From bereavement, wills, inheritance, separation and divorce to selling a house, personal injury and traffic offences, learn more about your personal legal rights.

Small firms call for changes to Employment Rights Bill

8 July 2025

Business groups have raised concerns about the impact of the Employment Rights Bill, as the government sets out how it will deliver its new package of employment legislation.

The government has published a roadmap setting out how it will deliver its package of employment legislation through Make Work Pay, with a timetable that now extends into 2027.

Key reforms, including changes to zero-hour contracts and the ban on fire and rehire, will be phased in over the next two years. Many of the new measures provide new "day one" rights for workers - including paternity leave, flexible working by default and protection from unfair dismissal. In addition, from April 2026, workers will be entitled to Statutory Sick Pay from their first day of illness.

Nine in ten small firms are "seriously concerned" about the Bill

However, business groups are worried about the impact of these reforms on small firms. Tina McKenzie, policy chair at the Federation of Small Businesses (FSB), said: "More than nine in ten small employers are already seriously concerned about this Bill, and the 28 new measures here have not yet been improved during the legislative process. The clock is now ticking, and without listening to proposals from business to improve these reforms, the changes simply add complexity and risk to new hiring and existing employment."

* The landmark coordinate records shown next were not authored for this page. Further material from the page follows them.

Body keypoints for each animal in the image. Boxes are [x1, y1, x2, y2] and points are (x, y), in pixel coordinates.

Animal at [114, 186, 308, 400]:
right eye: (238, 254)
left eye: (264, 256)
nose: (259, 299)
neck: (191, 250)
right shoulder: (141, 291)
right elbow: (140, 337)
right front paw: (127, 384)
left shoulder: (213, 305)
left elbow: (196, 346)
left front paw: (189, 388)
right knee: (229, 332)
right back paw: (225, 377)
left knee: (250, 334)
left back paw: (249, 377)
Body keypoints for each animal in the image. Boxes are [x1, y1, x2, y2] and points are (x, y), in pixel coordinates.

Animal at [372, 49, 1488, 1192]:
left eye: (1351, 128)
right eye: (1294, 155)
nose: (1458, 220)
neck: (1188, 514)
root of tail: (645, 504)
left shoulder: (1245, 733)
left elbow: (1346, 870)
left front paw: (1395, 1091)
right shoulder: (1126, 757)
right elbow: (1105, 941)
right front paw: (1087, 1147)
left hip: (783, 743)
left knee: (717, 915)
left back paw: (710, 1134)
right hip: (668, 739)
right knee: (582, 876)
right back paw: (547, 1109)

"It's a lot for small employers to take in - from changes to Statutory Sick Pay (SSP), unfair dismissal and how zero hours contracts work - and they don't have HR teams to help them navigate the complex changes." Tina McKenzie, FSB policy chair.

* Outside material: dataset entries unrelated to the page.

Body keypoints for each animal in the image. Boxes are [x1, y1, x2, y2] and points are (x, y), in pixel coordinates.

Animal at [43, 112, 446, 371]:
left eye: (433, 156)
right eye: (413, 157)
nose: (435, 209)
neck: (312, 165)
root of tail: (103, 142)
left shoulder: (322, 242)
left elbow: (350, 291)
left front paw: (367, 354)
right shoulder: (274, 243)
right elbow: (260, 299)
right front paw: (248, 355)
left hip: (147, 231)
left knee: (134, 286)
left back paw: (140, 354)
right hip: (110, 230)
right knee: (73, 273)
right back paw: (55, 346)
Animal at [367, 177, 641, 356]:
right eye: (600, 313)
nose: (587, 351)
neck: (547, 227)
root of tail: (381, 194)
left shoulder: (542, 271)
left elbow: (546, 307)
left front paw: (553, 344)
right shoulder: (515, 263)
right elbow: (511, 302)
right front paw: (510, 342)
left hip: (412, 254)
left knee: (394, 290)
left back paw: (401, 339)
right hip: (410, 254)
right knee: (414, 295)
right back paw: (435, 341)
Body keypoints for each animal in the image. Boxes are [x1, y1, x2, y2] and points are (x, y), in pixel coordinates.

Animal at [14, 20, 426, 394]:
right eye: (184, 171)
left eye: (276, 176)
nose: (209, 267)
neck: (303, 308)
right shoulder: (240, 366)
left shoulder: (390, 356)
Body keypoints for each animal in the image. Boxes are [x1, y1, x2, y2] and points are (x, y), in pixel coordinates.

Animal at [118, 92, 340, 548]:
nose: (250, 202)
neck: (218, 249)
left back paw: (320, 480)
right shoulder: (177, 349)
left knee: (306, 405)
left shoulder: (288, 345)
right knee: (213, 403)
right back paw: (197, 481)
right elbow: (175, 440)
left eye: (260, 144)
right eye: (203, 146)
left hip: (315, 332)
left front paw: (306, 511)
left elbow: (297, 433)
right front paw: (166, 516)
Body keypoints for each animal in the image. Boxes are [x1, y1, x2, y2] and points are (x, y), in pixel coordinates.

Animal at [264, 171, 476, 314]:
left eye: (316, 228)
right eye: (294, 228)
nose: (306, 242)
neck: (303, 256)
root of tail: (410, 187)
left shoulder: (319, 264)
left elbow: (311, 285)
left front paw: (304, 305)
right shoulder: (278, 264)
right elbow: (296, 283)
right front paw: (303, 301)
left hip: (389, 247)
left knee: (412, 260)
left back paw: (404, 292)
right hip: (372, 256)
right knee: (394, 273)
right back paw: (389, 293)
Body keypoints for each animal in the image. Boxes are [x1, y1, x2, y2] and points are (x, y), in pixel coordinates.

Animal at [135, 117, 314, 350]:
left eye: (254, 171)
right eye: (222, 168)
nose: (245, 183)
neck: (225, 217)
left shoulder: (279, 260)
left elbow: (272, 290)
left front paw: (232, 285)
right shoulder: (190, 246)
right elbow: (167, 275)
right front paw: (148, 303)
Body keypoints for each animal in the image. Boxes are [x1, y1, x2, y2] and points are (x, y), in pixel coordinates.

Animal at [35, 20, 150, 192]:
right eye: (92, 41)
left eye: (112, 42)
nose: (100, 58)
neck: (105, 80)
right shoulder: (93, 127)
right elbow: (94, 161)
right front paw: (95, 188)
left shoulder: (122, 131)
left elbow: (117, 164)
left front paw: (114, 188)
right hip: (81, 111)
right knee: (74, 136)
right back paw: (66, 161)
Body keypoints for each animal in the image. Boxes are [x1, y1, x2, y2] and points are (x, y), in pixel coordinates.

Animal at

Some of the measures have been delayed. "Putting plans to expand unfair dismissal from day one back to the tail end of this whole process shows the government realises just how complicated and difficult it is," said Tina McKenzie. "But there's no two ways about it; all it's going to do is make small employers more reluctant to recruit and fearful of being open to vexatious claims. It will also open up a tribunal system already at breaking point to a flood of spurious cases."

Impact assessment

The Association of Professional Staffing Companies (APSCo) is calling for a "robust impact assessment" ahead of the Employment Rights Bill moving to Royal Assent.

Tania Bowers, global public policy director at APSCo, said: "It's clear that the government has encountered far greater resistance to the Bill from the Lords and business departments than it had anticipated, so we are glad that there is now some additional breathing room. There is an understandable and correct concern in the professional recruitment market that implementing such a significant reform of employment rights without the full understanding of the impact it will have on business growth and the UK's economic strength simply cannot happen."

A better way to deal with employment disputes

The Federation of Small Businesses has suggested a better way to deal with workplace disputes. Tina McKenzie said: "Small employers want to do the right thing, and crucially, they want to grow. Taking someone on must not mean risking a tribunal claim from day one, with the pressure to settle despite doing nothing wrong, or face two years of expense and worry. Of course, existing protections against unfair dismissal on day one, including for protected characteristics, are and must remain, non-negotiable.

"A practical way forward would be creating a dedicated route outside the tribunal system, handled by the new Fair Work Agency that will now launch next Spring. This would give employees a place to raise concerns while protecting small firms from being pushed into legal action before probation is even complete.

Changes to Statutory Sickness Pay

The new timetable also confirms the date for larger SSP payments to come in, in April next year. This, said, McKenzie, "makes the coming Autumn Budget the key moment to bring in a rebate for small employers, allowing them to manage rising costs and easing the pressure when staff need to take time off when they're sick".

According to the FSB, sickness absences cost an average small employer more than £3,500 per year, or £5 billion across the economy, and this will undoubtedly rise from next April.